Tuesday, January 12, 2010

Attempts to redeem Strom Thurmond not working well

The better conservatives and better conservative commenters are saying that Senator Reid's offhand, cringe-inducing comment about "Negro dialect" isn't equivalent to Trent Lott saying we would be better off if segregationist Strom Thurmond had won the 1948 presidential election.

Where some of them go off the rails though is in trying to salvage anything from Strom Thurmond's racist legacy. We hear from The American Spectator:
Although Thurmond was born and raised in the segregated south, he eventually renounced his past. In 1970, he became the first Southern senator to hire a black staffer and he was the first to recommend a black man to be a federal judge. He then sent his daughter to a heavily integrated public school.
The "first Southern senator to hire a black staffer" is all over the wingnutosphere; many of them are not content with this and expand it to first senator from anywhere to hire an African-American staffer.

So how do all these claims play out in the real world? Thurmond never renounced his past, so that's wrong. As for the rest, I got into a discussion at TigerHawk (I hope I was polite, some folks seem a tad offended). I'll save time and recopy it here:

1. Tigerhawk posted something interesting recently about an apology deficit as a failure to take responsibility. Applies in spades to Thurmond. A few affirmative action hires, if they even occurred, hardly makes up for his past.

2. We're agreed the quote about first Southern Senator with black staff is likely wrong. (The South had black senators in the Reconstruction period, and they likely had black staff.)

3. Your NY Times verification on the first staff hire isn't a NY Times report, it's a Maureen Dowd Op-Ed, which get little to no fact-checking and therefore does little to help you. If you're happy to have Thurmond on your side, I suggest you take Dowd as well. She's useless.

4. Your Time and CNN sources on first staff hire are somewhat better, but they're tossed-off half-sentences, not central to the reports so they provide not too much confidence in their accuracy.

5. Time and CNN confirm that American Spectator was wrong about the date of the hire - it was 1971.

6. You have not provided outside support for any of Spectator's other claims.

7. The CNN transcript led me to Thurmond's biographer and her book, "Strom Thurmond and the Politics of Southern Change." She discusses racial issues extensively. On page 413 she describes his hiring of Tom Moss, in what looks like an attempt to beat out Fritz Holling from hiring a black aide first. Nowhere that I found did she describe this as the first by a post-Reconstruction Southern Senator.

8. Given South Carolina's racial history, I think it's quite likely that Moss was the first black hire for a post-Reconstruction Senator from that state. That's all that's been established on that issue.

9. Lots of misinformation in the Right blogosphere that Thurmond was the first Senator from anywhere to hire a black aide. (Some misinformation in the mainstream as well.)
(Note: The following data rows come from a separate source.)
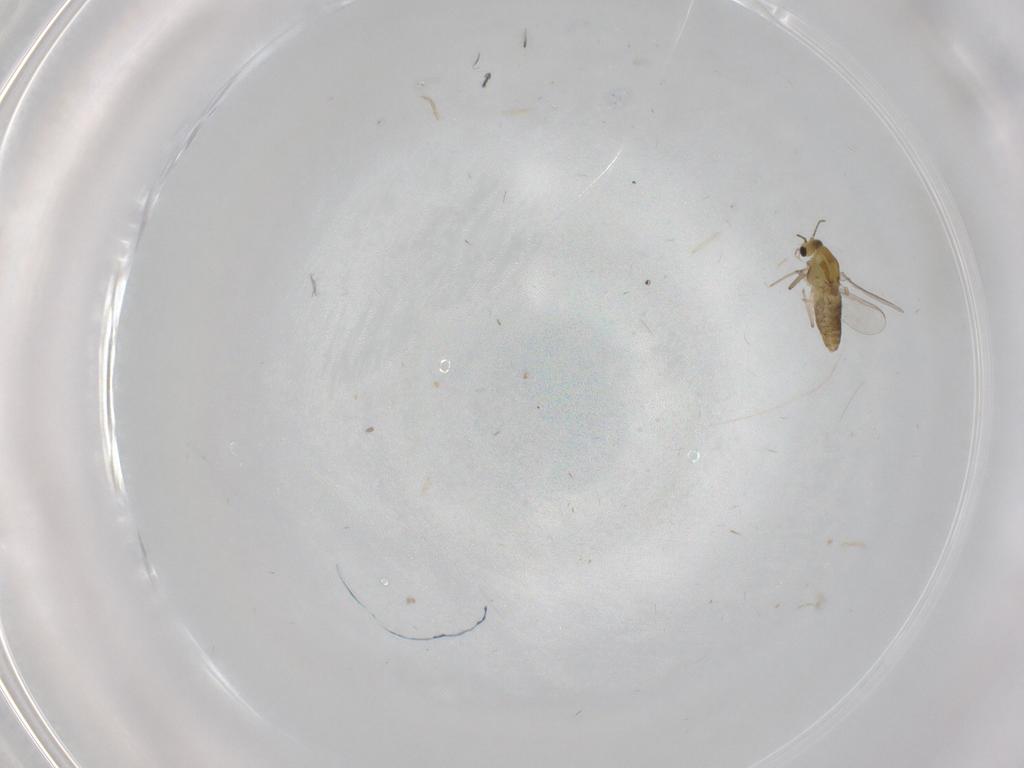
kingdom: Animalia
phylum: Arthropoda
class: Insecta
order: Diptera
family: Chironomidae
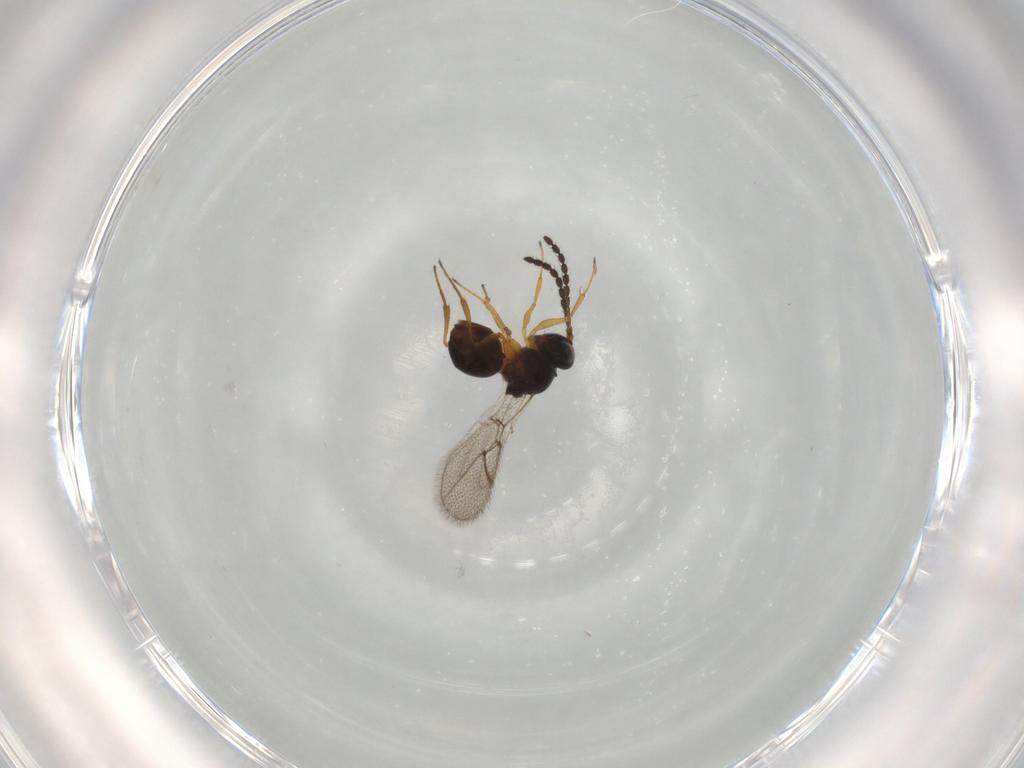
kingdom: Animalia
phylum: Arthropoda
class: Insecta
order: Hymenoptera
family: Figitidae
10. The biography says on page 486 that Thurmond helped a black man chosen by, wait for it, Jimmy Carter, become the first black federal judge in South Carolina. Again, one state and not the entire South.
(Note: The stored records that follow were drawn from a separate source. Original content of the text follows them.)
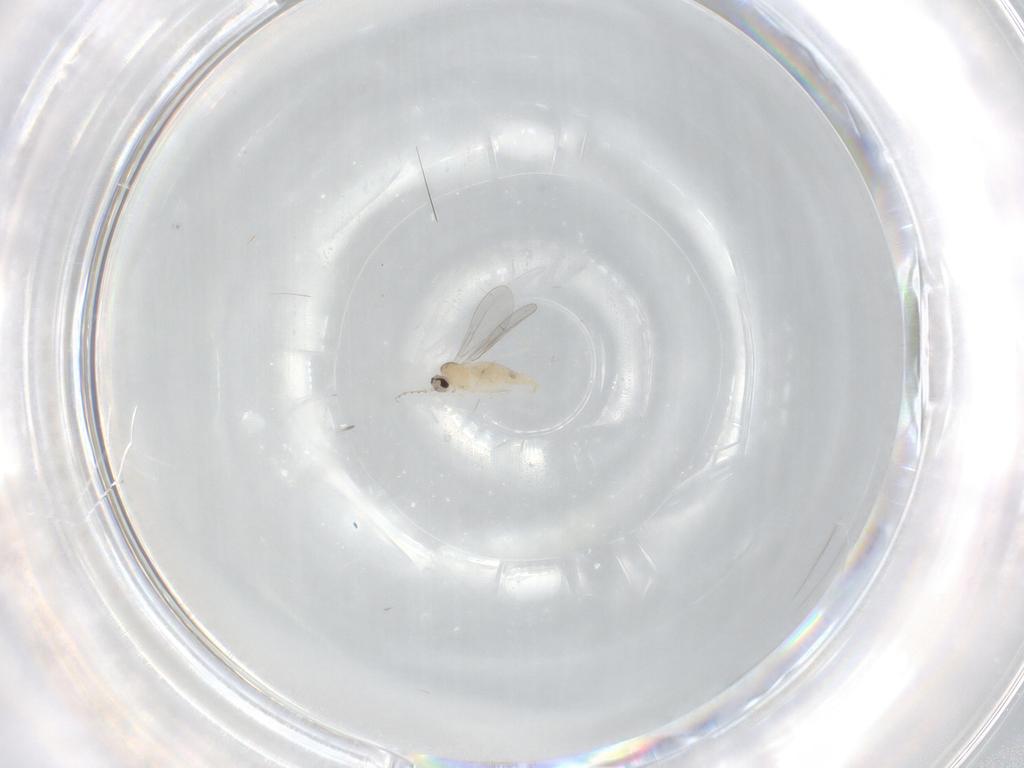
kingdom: Animalia
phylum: Arthropoda
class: Insecta
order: Diptera
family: Cecidomyiidae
11. Looks like Judge James Lopez Watson (appointed by Pres. Johnson) precedes Carter's selection as the first judge to head a federal court in the South:

http://en.wikipedia.org/wiki/James_Lopez_Watson

No evidence of Thurmond's involvement. There may be other judges too. There's a black judge appointed by Carter in Alabama, but I'm not sure if it's earlier or later.
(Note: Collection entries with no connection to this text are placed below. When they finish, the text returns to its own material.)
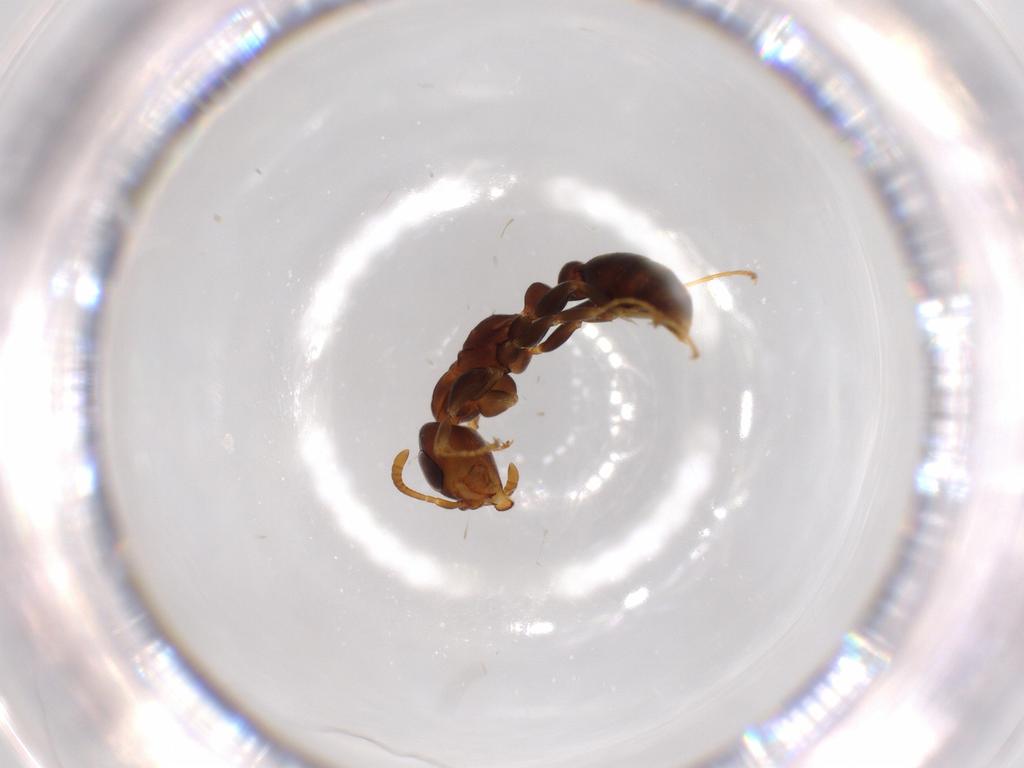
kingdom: Animalia
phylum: Arthropoda
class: Insecta
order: Hymenoptera
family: Formicidae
12. I just did a quick check on the integrated public school claim, didn't come up with much info.

I could check on putting his daugher in integrated schools, but I think I've wasted enough time on this relic. It's very good that he's out of the Senate.
UPDATE: I overlooked a good link by my debating opponent that seems to establish the school claim, so they got one thing right.

I'll just add again that even more common than the unsuccessful Thurmond redemption claims is the assertion that William F. Buckley renounced racism in the mid-1960s. I've looked all over for this mid-1960s quote, and I can't find it. There's a statement of his in 2004 that "
I once believed we could evolve our way up from Jim Crow. I was wrong." He's clearly distorting his overtly racist statements in the 1950s. He may be getting credit 40 years earlier than he deserves.